_Document section_:
# For how long do you sleep?



## Nekochako (Jan 2, 2018)

I try to make it a routine to always sleep for 8-9 hours. 6-7 hours makes me feel weird and 10-11 hours makes me feel slow.


----------



## White Wolf (Jan 2, 2018)

Too many issues sleeping.

On a good night

Will fall asleep between 10 - 12 sleep until 4 or so, then either stay up or fall asleep for a bit more until 6-7AM. 

On a bad night will wake up every hour until the sun comes up.


----------



## savior2005 (Jan 2, 2018)

I have sleeping issues. My optimal sleep time is 8.5-9 hours. 7-8hrs and im ok. Under 7, and I'm grouchy as hell.
The issue i have is falling asleep, it can take anywhere from right away to 1.5 hours sometimes.


----------



## Shrike (Jan 2, 2018)

~6 hours. Don't have more time, but 7 would be ideal. When I am really beat, 8 feels like a wonder.


----------



## Mider T (Jan 2, 2018)

4-5 hours or so.


----------



## Kitsune (Jan 2, 2018)

I need 8+ hours every night or I’m a grumpy baby.

Reactions: Agree 1 | Dislike 1


----------



## Gin (Jan 2, 2018)

preferably 8 but i can usually handle 6-7 without feeling like shit


----------



## Nataly (Jan 2, 2018)

_Information shown_:
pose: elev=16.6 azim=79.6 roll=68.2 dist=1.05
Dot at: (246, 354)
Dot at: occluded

_Required task_: Summarize the forum thread on how long people sleep in two sentences.

_Task answer_: Posters in the thread report how long they sleep, and most prefer around 8 hours or more, with several saying that less leaves them feeling weird, grouchy, or grumpy. Others report shorter nights, such as about 6 hours or 4-5 hours, and some describe trouble falling asleep or waking repeatedly during the night.